Please note that using 30 iterations for each benchmark can take between 24-48 hours to run.

Interpreting the results

Once the experiments have finished running, you will see two new top-level directories:

  • results the raw data from the experiments. Includes perf data, memory traces, and Alloy metrics for each iteration.
  • plots the various plots and tables as seen in the paper. These are .ltx and .pdf files.

You can examine the raw_data and plots individually, or you can rebuild our paper with the data from your run by first downloading the paper source:

git clone https://github.com/softdevteam/rustgc_paper
cd rustgc_paper

Then copy the plots directory over, replacing the one in rustgc_paper. You can then run make from inside rustgc_paper which will build a file rustgc_paper.pdf with your data in.

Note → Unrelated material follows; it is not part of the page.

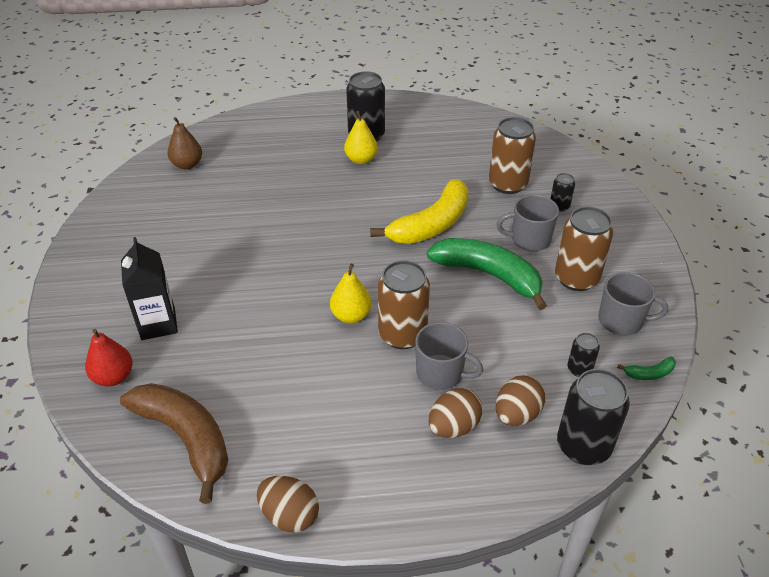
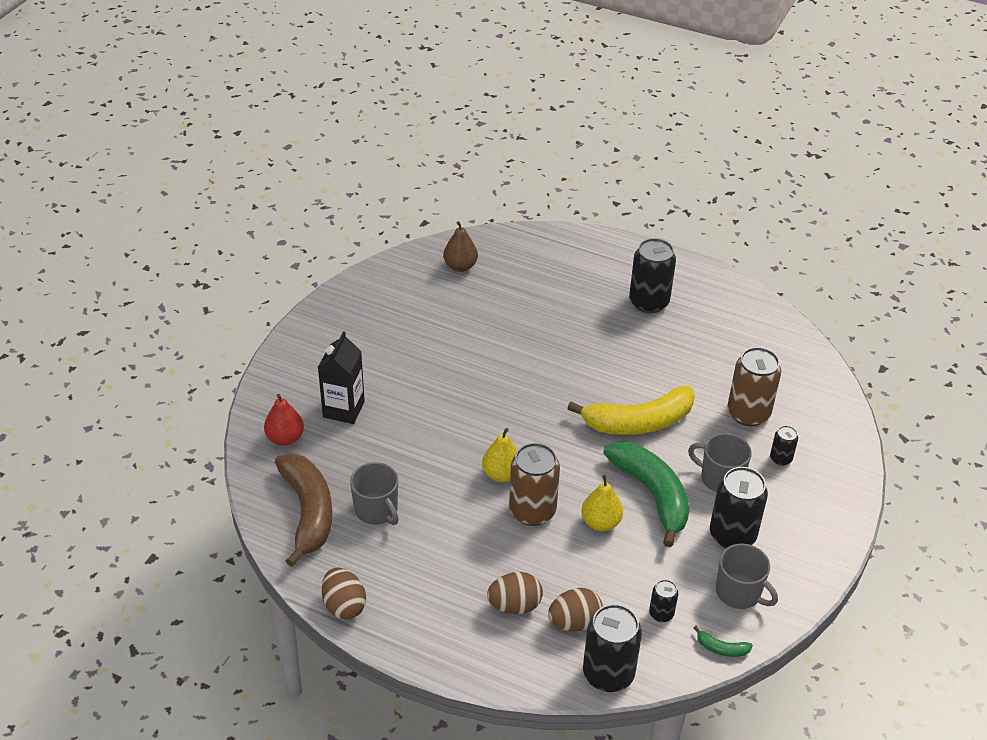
camera: 30 degrees right, 0 degrees up
(361, 159) = (623, 326): yellow pear -> yellow pear (601, 522)
(441, 373) = (539, 558): grey mug -> grey mug (376, 510)
(576, 278) = (732, 535): brown can -> black can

Filtering which experiments are run

We provide the following additional environment variables which can be used to run a subset of the available experiments.

BENCHMARKS -- The benchmarks to run, provided as a space separated list containing any combination of the following: alacritty, binary-trees, fd, grmtools, regex-redux, ripgrep, or som.

EXPERIMENTS -- The experiments to run, provided as a space separated list containing any combination of the following: gcvs, elision, premopt.

METRICS -- perf or mem. Note that the bulk of running time needed to run these experiments comes from the mem experiments, so you may prefer to just run the perf ones.

All variables can be used in combination with eachother.

Running the experiments on bare-metal

We recommend that you use the docker image as there are lots of required dependencies and the Dockerfile guarantees that they are pinned to the correct version, however, if you wish to run the experiments on your own machine you can do so as follows.

System Requirements

  • 64-bit Linux (x86_64)
  • 4GiB RAM minimum (8GiB recommended)
  • At least 60GiB disk-space for build artefacts
  • 1GiB disk-space for each benchmark iteration. (e.g. to reproduce our experiment using 30 iterations, you will need 30GiB of disk-space.) 1

Dependencies

Debian / Ubuntu

apt install -y make build-essential curl git cmake python3 libtinfo-dev libzip-dev ninja-build gdb pipx rsync libdwarf-dev libunwind-dev libboost-dev libboost-iostreams-dev libboost-program-options-dev zlib1g-dev zstd elfutils pkg-config libssl-dev zlib1g-dev liblzma-dev libffi-dev libedit-dev llvm-dev clang procps autotools-dev gperf bison flex xvfb

Arch

sudo pacman -Syu --needed base-devel make curl git cmake python ncurses libzip ninja gdb python-pipx rsync libdwarf libunwind boost boost-libs zlib zstd elfutils pkgconf openssl xz libffi libedit llvm clang procps-ng autoconf automake gperf bison flex xorg-server-xvfb

Building and running on bare-metal

Once you have installed the required dependencies, you can run the experiments with the following:

make bare-metal

The same environment variables as above will also work here too.

Footnotes

  1. Around 99% of the disk usage for benchmarking results comes from our detailed heap profiling traces recorded from the memory experiments. If you only want to run performance benchmarks, you can avoid this while also dramatically speeding up the time needed to run the benchmarks.